To meet the unique challenges tobacco represents to sustainability and social responsibility, panelists called for a joint approach with unified standards.
What investors want
Investors too are increasingly interested in sustainable growth. Thus far, tobacco stocks have hardly been associated with environmental, social and governance (ESG) criteria. Benefiting from an addictive, highly profitable and recession-resilient product, they were valued primarily for being strong performers and offering generous dividends.
Over the past three years, however, most tobacco shares underperformed. While the combustible cigarette sector, despite risks such as increased regulation and declining smoking rates, has traditionally offered investors predictability, this has changed with tobacco companies’ stronger focus on NGPs. Developments over the next years are therefore difficult to predict, an analyst commented, but hopes are that investors will eventually get more comfortable with the uncertainty—and promise—of RRPs.
To become a more sustainable industry attractive to investors, panelists argued, the tobacco industry needs to be more regenerative and inclusive. The pace of its transformation toward harm reduction will also be important. Tobacco companies need to involve consumers, hear what they want and offer them more choice.
The Foundation for a Smoke-Free World’s Tobacco Transformation Index, which debuted shortly before the GTNF, was considered a good starting point.
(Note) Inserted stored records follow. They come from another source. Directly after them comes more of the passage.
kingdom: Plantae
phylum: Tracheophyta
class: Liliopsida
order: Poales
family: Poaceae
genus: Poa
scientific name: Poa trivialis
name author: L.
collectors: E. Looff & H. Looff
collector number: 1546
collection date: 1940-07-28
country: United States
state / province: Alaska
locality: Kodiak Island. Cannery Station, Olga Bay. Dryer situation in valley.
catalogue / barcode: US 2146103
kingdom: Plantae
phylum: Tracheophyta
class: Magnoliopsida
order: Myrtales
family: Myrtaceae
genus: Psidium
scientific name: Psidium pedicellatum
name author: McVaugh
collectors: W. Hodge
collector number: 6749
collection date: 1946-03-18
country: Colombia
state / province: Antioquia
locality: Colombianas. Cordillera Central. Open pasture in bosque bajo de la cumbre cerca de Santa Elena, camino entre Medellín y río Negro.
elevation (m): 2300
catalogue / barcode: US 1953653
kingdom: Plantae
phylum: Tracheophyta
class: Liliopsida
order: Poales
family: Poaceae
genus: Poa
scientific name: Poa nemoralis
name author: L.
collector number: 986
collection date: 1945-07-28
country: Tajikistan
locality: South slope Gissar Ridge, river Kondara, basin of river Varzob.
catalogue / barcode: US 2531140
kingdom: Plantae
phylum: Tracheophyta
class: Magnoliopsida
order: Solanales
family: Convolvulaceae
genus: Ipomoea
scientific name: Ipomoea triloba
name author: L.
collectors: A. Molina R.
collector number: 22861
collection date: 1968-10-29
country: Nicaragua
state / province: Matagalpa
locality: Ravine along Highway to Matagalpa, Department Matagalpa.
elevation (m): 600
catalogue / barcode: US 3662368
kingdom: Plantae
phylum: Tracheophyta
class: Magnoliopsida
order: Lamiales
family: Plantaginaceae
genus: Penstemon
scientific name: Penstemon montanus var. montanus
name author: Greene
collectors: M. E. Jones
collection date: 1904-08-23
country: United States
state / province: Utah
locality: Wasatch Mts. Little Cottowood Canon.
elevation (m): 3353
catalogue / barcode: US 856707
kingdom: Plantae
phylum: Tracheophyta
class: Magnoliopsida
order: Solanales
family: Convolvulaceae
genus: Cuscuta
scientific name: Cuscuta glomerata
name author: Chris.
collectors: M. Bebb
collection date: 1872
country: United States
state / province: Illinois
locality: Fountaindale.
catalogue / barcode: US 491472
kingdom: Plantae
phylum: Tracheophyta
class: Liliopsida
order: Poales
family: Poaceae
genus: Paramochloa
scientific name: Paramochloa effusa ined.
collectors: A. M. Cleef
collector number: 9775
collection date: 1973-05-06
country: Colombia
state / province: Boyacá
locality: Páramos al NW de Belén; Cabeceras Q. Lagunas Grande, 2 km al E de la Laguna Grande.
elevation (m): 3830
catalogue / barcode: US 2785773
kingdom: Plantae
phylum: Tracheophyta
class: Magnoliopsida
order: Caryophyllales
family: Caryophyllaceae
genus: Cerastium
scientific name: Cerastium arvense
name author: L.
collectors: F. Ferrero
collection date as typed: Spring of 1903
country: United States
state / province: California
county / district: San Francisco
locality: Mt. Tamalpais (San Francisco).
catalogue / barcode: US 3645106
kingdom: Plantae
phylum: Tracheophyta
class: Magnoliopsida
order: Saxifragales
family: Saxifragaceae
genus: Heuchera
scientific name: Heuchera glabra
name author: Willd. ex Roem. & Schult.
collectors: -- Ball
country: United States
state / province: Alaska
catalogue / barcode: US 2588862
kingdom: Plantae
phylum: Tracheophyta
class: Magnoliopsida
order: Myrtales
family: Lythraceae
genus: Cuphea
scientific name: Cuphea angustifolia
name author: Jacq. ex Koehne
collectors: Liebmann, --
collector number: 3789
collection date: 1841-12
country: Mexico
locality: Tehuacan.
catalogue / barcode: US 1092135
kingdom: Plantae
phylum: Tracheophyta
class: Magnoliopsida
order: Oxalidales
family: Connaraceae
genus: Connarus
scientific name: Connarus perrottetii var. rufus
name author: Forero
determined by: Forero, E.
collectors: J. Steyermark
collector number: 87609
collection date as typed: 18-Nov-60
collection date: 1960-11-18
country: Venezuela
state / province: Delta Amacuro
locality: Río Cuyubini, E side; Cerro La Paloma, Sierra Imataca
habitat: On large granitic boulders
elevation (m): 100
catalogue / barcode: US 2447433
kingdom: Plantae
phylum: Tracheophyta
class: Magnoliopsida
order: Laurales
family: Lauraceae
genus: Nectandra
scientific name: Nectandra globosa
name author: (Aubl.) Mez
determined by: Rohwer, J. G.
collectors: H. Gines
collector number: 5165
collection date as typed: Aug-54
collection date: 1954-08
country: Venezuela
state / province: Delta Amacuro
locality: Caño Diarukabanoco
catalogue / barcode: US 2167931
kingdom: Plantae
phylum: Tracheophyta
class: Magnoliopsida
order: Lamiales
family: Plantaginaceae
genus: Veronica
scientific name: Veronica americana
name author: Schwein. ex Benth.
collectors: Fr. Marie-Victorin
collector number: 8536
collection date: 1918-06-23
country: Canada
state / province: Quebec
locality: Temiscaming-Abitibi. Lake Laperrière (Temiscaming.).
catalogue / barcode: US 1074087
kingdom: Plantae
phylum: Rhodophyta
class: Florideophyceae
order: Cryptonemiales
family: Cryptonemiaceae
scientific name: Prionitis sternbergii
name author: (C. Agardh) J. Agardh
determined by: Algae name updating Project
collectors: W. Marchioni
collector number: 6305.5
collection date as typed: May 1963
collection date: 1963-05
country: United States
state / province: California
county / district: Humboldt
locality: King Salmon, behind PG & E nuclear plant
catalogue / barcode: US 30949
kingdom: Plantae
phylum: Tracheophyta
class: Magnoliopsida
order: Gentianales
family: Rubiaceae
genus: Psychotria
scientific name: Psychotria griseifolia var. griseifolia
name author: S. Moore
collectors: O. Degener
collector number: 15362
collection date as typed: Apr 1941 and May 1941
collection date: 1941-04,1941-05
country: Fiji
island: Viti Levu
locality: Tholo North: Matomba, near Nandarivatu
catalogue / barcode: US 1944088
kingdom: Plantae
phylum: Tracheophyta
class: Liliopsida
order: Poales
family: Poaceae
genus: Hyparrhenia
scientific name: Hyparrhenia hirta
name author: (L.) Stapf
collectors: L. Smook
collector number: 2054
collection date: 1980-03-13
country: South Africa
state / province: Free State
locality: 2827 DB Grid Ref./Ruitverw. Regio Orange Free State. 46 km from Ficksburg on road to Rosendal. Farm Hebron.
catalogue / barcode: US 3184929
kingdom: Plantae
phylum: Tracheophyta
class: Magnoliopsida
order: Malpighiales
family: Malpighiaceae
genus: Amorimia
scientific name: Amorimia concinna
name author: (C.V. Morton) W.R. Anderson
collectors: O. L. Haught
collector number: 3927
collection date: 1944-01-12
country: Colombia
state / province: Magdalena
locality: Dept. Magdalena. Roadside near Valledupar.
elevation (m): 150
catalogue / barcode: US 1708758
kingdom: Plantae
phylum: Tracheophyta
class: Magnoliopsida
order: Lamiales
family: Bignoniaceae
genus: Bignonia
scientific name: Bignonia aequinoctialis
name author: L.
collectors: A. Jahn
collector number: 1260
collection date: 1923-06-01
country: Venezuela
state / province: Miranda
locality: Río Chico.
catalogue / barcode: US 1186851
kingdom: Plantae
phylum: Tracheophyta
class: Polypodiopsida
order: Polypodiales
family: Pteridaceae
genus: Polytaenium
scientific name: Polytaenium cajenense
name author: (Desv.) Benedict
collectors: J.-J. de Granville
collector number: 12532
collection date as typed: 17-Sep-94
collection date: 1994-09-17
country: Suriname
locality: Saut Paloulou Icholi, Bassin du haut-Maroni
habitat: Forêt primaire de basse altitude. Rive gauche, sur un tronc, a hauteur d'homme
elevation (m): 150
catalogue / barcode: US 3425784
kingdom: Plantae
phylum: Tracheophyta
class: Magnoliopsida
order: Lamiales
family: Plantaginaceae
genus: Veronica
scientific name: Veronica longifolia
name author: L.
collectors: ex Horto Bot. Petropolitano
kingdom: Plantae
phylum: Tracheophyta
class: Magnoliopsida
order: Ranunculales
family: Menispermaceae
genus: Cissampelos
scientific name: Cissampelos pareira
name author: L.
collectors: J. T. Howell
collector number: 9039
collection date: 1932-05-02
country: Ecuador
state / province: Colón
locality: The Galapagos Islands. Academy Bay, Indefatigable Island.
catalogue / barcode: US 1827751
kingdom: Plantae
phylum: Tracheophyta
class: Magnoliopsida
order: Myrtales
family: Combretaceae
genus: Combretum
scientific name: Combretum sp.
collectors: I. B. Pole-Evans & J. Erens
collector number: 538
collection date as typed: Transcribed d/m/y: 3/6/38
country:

As a benchmarking exercise, it could become an incentive for companies to accelerate innovation in NGPs.
While both RRPs and a sensible regulatory framework are expected to come to most countries eventually, it remains limited to developed countries for the time being. Only once developed markets mature for these products are companies likely to start looking for new, emerging markets.
Channeling innovation
Innovations will be the crucial factor in the tobacco sector’s journey toward risk reduction. While the next big innovation in NGPs is impossible to predict, panelists agreed that e-cigarettes have revolutionized the consumption of nicotine, bringing about a realm of new developments in a short time compared to decades of stagnation in the combustible cigarette segment. In contrast to the early years when much innovation came from consumers, the leading companies are now the source of novel developments. Advances are expected in heating technology, prevention of youth access and automation of the manufacturing process, which would make RRPs more affordable.
Regulations and enforcement are essential in the transition toward harm-reduced tobacco products, but they also risk stifling innovation. Speakers cited the FDA’s approval process for novel tobacco products in the U.S.—on the one hand, the costly, long-winded authorization procedures are expected to drive smaller vapor companies out of business. Innovation in the future, a panelist argued, will focus more on demand of the existing consumers and follow FDA approval requirements. On the other hand, regulation will also allow companies to plan innovation rather than rush into something, making market entry a more meaningful, thought-through process.